In this series of articles, we explore the implications of the long-term, part-time employee rules under the SECURE Act and SECURE 2.0 and the impact those rules have on employers and their workforces. Read the first article here.
Together, the SECURE Act and the SECURE 2.0 Act broaden the retirement plan minimum eligibility rules—i.e., the rules that govern how long employees can be asked to wait before joining an employer’s retirement plan—to ensure that long-term, part-time employees can participate in employer 401(k) and 403(b) plans.
Historically, to avoid violating the tax code, employers could not require employees to work more than 1,000 hours of service in a designated 12-month period before allowing them to participate in company retirement plans. However, the new laws modify this rule for 401(k) plans and 403(b) plans. Specifically, the new rule requires employers that maintain such plans to provide employees who work at least 500 hours for three consecutive years (reduced to two years in 2025) and are age 21 or older the opportunity to make elective deferrals under their 401(k) plans beginning in 2024 and under their 403(b) plans beginning in 2025.
This change has generated numerous questions about what employers need to do to comply with the new rule. Can an employer, for example, continue to exclude employees based on certain job-based classifications even if those employees would otherwise be eligible to participate in the plan by satisfying the long-term, part-time employee rules? The short answer is yes. However, employers should still revisit their existing eligibility rules and exclusions to ensure that those exclusions still make sense.
Most employers exclude some employees from their 401(k) plans and, to a lesser extent given the strict universal availability requirements, their 403(b) plans. Doing so has always been permissible as long as the exclusions are reasonable and nondiscriminatory. As a result, exclusions based on bona fide, job-based classifications are typically permitted. However, things get a little more complicated when that job-based classification relates to the amount of time someone spends working for the business.
This is because the Internal Revenue Service (IRS) has indicated that it does not consider class-based exclusions of part-time, seasonal or temporary employees to be reasonable. Instead, the IRS views those exclusions as a proxy for imposing backdoor service-based conditions on plan participation that are not otherwise permitted under the tax code. Put another way, the IRS sees attempts to impose a class exclusion on these employees as a way to circumvent the rules that otherwise require employers to let employees in their plans after they perform a requisite period of service.
The new long-term, part-time employee rules under the SECURE Act and the SECURE 2.0 Act do not change this. This means employers can still exclude employees from their plans based on job function or location as long as the exclusion represents a bona fide and nondiscriminatory class exclusion and is not a proxy for imposing an otherwise impermissible service condition. For example, if most part-time-type employees are performing the same job function or work at the same location, an employer could theoretically exclude all employees who perform that same job function or work at the same location from its 401(k) plan without violating the tax code’s minimum service rules (as long as the plan can still pass required nondiscrimination testing). But—and this is a big but—some IRS representatives have indicated that even criteria like job function and work location that are not service-based may still violate the tax code if they merely disguise an improper service rule.

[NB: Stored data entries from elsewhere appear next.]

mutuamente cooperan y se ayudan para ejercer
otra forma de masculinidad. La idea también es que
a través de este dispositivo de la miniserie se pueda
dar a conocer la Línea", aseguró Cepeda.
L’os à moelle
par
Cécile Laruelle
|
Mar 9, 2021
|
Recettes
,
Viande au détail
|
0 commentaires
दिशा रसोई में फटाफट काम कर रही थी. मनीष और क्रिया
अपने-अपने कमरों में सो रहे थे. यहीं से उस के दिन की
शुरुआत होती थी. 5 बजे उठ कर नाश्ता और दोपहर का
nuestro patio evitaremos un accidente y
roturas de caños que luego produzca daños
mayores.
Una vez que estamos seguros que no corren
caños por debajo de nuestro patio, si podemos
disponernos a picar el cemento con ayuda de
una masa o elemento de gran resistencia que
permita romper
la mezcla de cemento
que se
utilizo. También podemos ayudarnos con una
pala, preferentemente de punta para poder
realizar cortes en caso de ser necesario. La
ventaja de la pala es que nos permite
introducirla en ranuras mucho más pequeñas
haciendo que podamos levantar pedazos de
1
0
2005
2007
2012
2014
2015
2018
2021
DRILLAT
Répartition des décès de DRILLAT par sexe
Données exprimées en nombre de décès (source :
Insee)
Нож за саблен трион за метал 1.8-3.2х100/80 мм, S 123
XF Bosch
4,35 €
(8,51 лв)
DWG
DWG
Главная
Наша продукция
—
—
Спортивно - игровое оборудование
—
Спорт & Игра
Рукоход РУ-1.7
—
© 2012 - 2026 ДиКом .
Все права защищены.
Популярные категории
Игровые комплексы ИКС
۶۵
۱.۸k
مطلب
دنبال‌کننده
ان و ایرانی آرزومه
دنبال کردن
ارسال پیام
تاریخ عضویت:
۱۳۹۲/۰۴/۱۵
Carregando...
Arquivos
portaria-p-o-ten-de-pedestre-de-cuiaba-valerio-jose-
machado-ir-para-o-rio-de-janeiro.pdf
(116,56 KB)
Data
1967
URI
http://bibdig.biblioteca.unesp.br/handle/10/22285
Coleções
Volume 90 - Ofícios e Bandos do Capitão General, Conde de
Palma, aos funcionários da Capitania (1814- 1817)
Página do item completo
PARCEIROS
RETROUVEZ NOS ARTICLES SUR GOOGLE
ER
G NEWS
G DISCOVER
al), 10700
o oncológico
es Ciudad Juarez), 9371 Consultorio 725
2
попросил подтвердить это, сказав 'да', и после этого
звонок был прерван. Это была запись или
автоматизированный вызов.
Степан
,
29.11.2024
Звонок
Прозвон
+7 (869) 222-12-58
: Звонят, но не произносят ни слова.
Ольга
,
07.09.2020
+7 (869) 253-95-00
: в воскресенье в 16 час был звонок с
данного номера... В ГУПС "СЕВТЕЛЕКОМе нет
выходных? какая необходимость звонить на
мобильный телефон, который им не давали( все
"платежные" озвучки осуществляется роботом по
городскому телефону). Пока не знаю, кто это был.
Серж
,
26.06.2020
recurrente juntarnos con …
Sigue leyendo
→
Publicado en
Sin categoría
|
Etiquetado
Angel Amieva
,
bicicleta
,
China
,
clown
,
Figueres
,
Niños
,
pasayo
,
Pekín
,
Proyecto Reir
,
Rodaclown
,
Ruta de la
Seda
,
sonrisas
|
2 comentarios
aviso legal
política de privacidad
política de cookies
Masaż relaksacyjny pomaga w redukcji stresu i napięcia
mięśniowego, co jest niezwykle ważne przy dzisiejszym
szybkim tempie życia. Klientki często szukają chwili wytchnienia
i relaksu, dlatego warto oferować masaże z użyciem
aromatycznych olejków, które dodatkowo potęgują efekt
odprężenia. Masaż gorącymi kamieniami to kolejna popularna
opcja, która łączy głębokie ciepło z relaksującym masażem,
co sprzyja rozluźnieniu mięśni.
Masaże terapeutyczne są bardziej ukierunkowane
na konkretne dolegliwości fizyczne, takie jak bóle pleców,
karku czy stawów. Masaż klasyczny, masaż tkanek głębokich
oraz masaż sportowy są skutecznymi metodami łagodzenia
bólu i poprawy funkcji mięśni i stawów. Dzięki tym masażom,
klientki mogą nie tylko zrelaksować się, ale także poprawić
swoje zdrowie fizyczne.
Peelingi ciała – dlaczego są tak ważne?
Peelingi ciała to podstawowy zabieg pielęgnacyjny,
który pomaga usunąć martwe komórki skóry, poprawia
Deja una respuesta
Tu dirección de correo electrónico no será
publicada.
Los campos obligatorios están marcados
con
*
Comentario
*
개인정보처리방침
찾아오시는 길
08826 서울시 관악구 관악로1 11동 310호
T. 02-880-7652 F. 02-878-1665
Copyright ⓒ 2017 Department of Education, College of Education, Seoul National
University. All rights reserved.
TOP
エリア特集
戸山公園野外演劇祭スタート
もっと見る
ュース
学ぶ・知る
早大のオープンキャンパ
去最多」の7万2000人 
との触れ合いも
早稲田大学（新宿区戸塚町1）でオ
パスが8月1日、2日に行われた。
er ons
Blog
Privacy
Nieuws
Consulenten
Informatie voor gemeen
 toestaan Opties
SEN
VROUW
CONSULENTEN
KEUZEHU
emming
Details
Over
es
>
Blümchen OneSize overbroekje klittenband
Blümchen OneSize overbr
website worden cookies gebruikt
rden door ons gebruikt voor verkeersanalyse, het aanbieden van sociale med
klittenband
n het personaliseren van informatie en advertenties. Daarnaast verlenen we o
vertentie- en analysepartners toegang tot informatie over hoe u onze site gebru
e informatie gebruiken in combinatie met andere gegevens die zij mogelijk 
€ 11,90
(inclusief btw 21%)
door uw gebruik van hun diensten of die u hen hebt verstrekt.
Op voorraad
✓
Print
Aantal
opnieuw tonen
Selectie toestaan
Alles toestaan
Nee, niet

As a result, the new long-term, part-time employee rules have generated renewed interest in the application of the class exclusion rules, for example as they relate to groups like summer interns or co-op employees. This is especially true in situations where employers are using believed-to-be bona fide class exclusions but have also historically taken comfort in knowing the employees subject to any service-adjacent exclusions will never work more than 1,000 hours in a designated 12-month period. With the hours threshold for participation changing, it is as important as ever for employers to revisit their existing eligibility exclusions to ensure that they continue to be primarily job and not service-based.